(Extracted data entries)

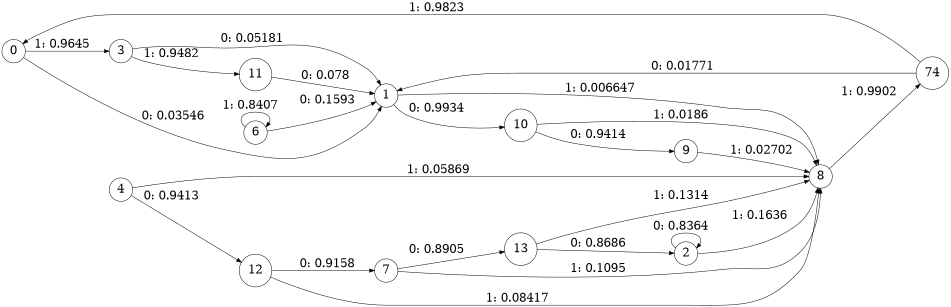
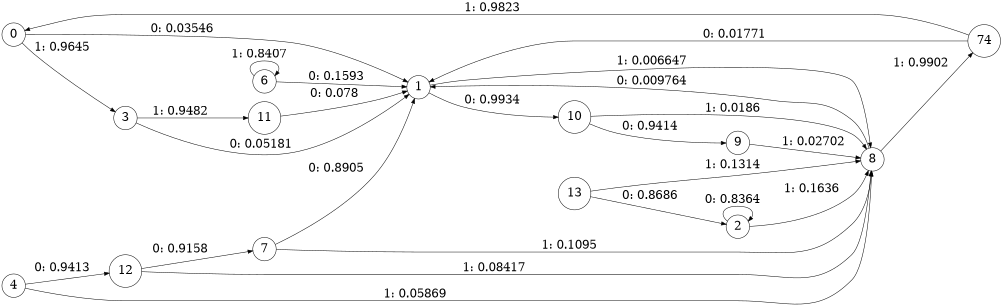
  digraph {
    rankdir=LR
    node [fontsize=24 shape=circle]
    edge [fontsize=24]
    0
    1
    3
    10
    8
    11
    9
    n8 [label=74]
    2
    4
    12
    7
    13
    6
    0 -> 1 [label="0: 0.03546  "]
    0 -> 3 [label="1: 0.9645   "]
    1 -> 10 [label="0: 0.9934   "]
    1 -> 8 [label="1: 0.006647  "]
    3 -> 1 [label="0: 0.05181  "]
    3 -> 11 [label="1: 0.9482   "]
    10 -> 8 [label="1: 0.0186   "]
    10 -> 9 [label="0: 0.9414   "]
+   8 -> 1 [label="0: 0.009764  "]
    8 -> n8 [label="1: 0.9902   "]
    11 -> 1 [label="0: 0.078    "]
    9 -> 8 [label="1: 0.02702  "]
    n8 -> 0 [label="1: 0.9823   "]
    n8 -> 1 [label="0: 0.01771  "]
    2 -> 8 [label="1: 0.1636   "]
    2 -> 2 [label="0: 0.8364   "]
    4 -> 8 [label="1: 0.05869  "]
    4 -> 12 [label="0: 0.9413   "]
    12 -> 8 [label="1: 0.08417  "]
    12 -> 7 [label="0: 0.9158   "]
    7 -> 8 [label="1: 0.1095   "]
-   7 -> 13 [label="0: 0.8905   "]
+   7 -> 1 [label="0: 0.8905   "]
    13 -> 8 [label="1: 0.1314   "]
    13 -> 2 [label="0: 0.8686   "]
    6 -> 1 [label="0: 0.1593   "]
    6 -> 6 [label="1: 0.8407   "]
  }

Given problem>
Can you copy out every line of the entries above, character for character, including the plus and minus marks, but without the pictures?

Reply to the task>
  digraph {
    rankdir=LR
    node [fontsize=24 shape=circle]
    edge [fontsize=24]
    0
    1
    3
    10
    8
    11
    9
    n8 [label=74]
    2
    4
    12
    7
    13
    6
    0 -> 1 [label="0: 0.03546  "]
    0 -> 3 [label="1: 0.9645   "]
    1 -> 10 [label="0: 0.9934   "]
    1 -> 8 [label="1: 0.006647  "]
    3 -> 1 [label="0: 0.05181  "]
    3 -> 11 [label="1: 0.9482   "]
    10 -> 8 [label="1: 0.0186   "]
    10 -> 9 [label="0: 0.9414   "]
+   8 -> 1 [label="0: 0.009764  "]
    8 -> n8 [label="1: 0.9902   "]
    11 -> 1 [label="0: 0.078    "]
    9 -> 8 [label="1: 0.02702  "]
    n8 -> 0 [label="1: 0.9823   "]
    n8 -> 1 [label="0: 0.01771  "]
    2 -> 8 [label="1: 0.1636   "]
    2 -> 2 [label="0: 0.8364   "]
    4 -> 8 [label="1: 0.05869  "]
    4 -> 12 [label="0: 0.9413   "]
    12 -> 8 [label="1: 0.08417  "]
    12 -> 7 [label="0: 0.9158   "]
    7 -> 8 [label="1: 0.1095   "]
-   7 -> 13 [label="0: 0.8905   "]
+   7 -> 1 [label="0: 0.8905   "]
    13 -> 8 [label="1: 0.1314   "]
    13 -> 2 [label="0: 0.8686   "]
    6 -> 1 [label="0: 0.1593   "]
    6 -> 6 [label="1: 0.8407   "]
  }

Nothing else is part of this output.